Tomás también habló de lo importante que es saber vincularlo todo, pero con libertad creativa. Hacer arte pero disfrutando: «concentrarme en experimentar, en vivir y en sentir el ambiente». Es responder las viejas preguntas: ¿qué quiero hacer? y… ¿lo estoy disfrutando? Un artista crea y cuando lo hace, sueña. Es un proceso de liberación y de expansión espiritual que, cuando más espontáneo, mejor. Entonces, todos los sueños son un milagro y lo que nos rodea, sea corpóreo o espiritual, también lo es. El acto creativo es, en esencia, un milagro. Y en este punto insistió en repasar el conocido libro de Betty Edward: Aprender a dibujar con el lado derecho del cerebro, que despierta otras facetas de la mente y del acto de producción, ocasión que sirvió para que Rocío García recordara que para los antiguos chinos había un refrán que lo reunía todo: «El ojo, la mano y el corazón».
Las dos horas pasaron a la carrera. La galería que sirvió de espacio para el intercambio se hizo pequeña y el frío del aire acondicionado dio paso a un calor nada molesto, que movió las manos e hizo más informal el ambiente. Por último, y antes de terminar la charla y salir a recorrer las aulas y talleres, recomendó a los estudiantes leer, leer mucho. Para él, uno de los libros que más lo han marcado es Cien años de soledad, de Gabriel García Márquez, pero también el cine y la fotografía. Un artista tiene que leer todo lo que pueda como también tiene que ver y consumir cualquier tipo de imágenes. Es la diada perfecta: hay libros que evocan tantas imágenes que son indispensables, pero hay que saber «mirar». Contemplar es un acto que se hace con la mente muy tranquila y abierta.

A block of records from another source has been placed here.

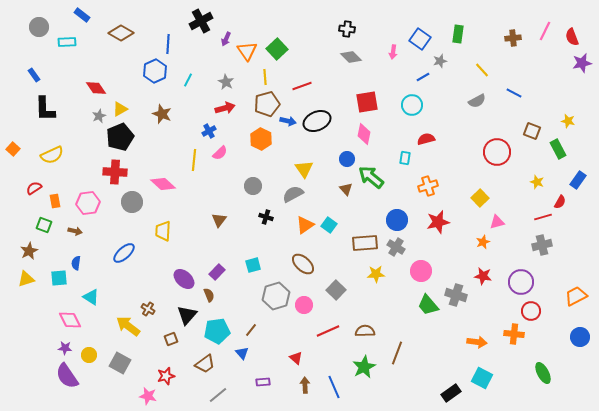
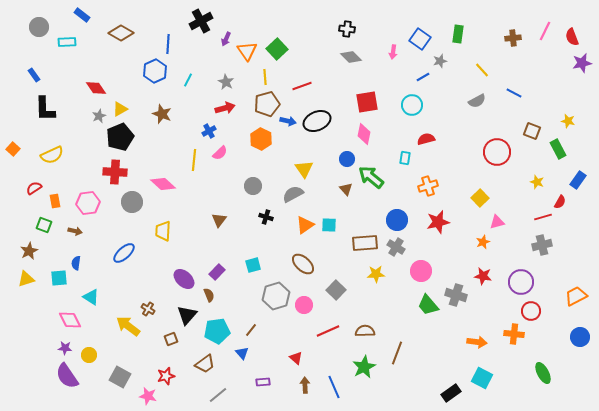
cyan square at (329, 225): rotated 35 degrees counterclockwise
gray square at (120, 363): moved 14 px down
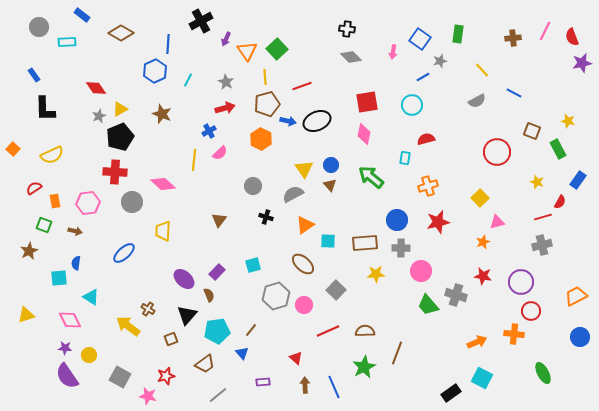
blue circle at (347, 159): moved 16 px left, 6 px down
brown triangle at (346, 189): moved 16 px left, 4 px up
cyan square at (329, 225): moved 1 px left, 16 px down
gray cross at (396, 247): moved 5 px right, 1 px down; rotated 30 degrees counterclockwise
yellow triangle at (26, 279): moved 36 px down
orange arrow at (477, 342): rotated 30 degrees counterclockwise
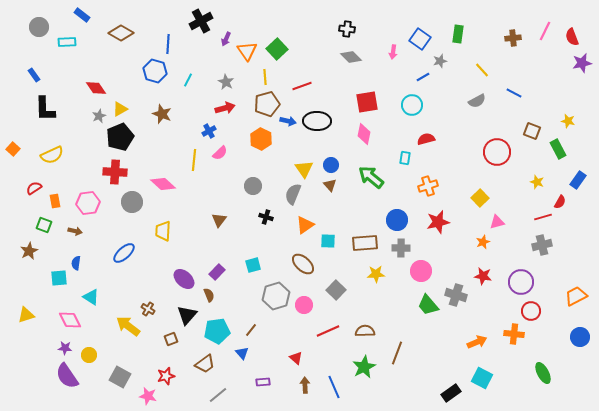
blue hexagon at (155, 71): rotated 20 degrees counterclockwise
black ellipse at (317, 121): rotated 24 degrees clockwise
gray semicircle at (293, 194): rotated 40 degrees counterclockwise
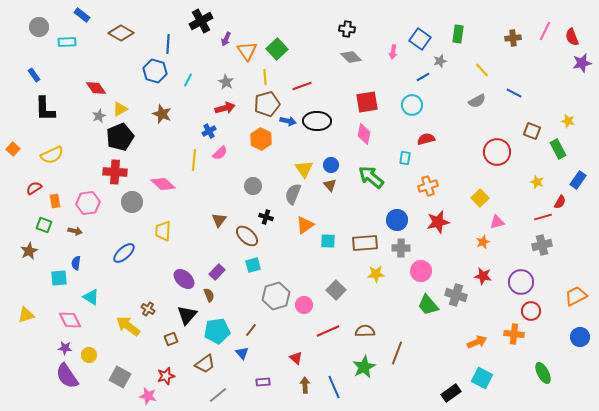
brown ellipse at (303, 264): moved 56 px left, 28 px up
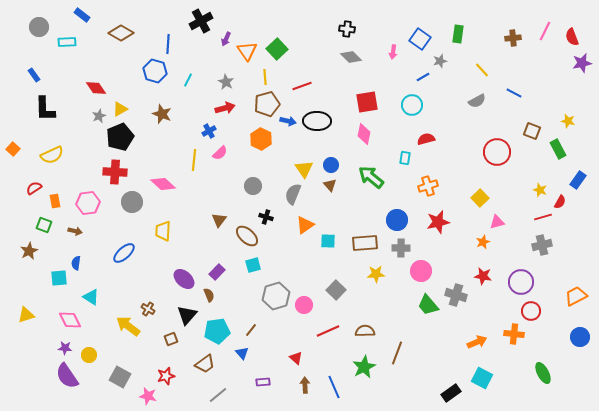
yellow star at (537, 182): moved 3 px right, 8 px down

El también profesor nos dejó un consejo final: «cada quien trate de ser uno mismo». Sentencia que resume su posición artística. Hay que saber buscar los niveles interiores y no seguir falsas tendencias con tal de subir o de triunfar rápido. Las soluciones efímeras, a la larga, se pagan. También la importancia de no copiar artistas ni soluciones predefinidas. Existe un concepto errado de que un paisaje tiene que ser realista y está el ejemplo de Turner, quien llegó a ser casi un pintor abstracto o de él mismo, que primero fue expresionista y luego devino en paisajista pero, inconforme —como recomienda ser—, después ha hecho hasta arte conceptual, escultura, fotografía… «Lo importante es perder el miedo y el esquematismo a la hora de trabajar».
Tomás regresará pronto, tal vez en enero o en febrero. Prometió pensar en un taller de Pintura y Meditación para estudiantes y profesores. Todos lo esperaremos.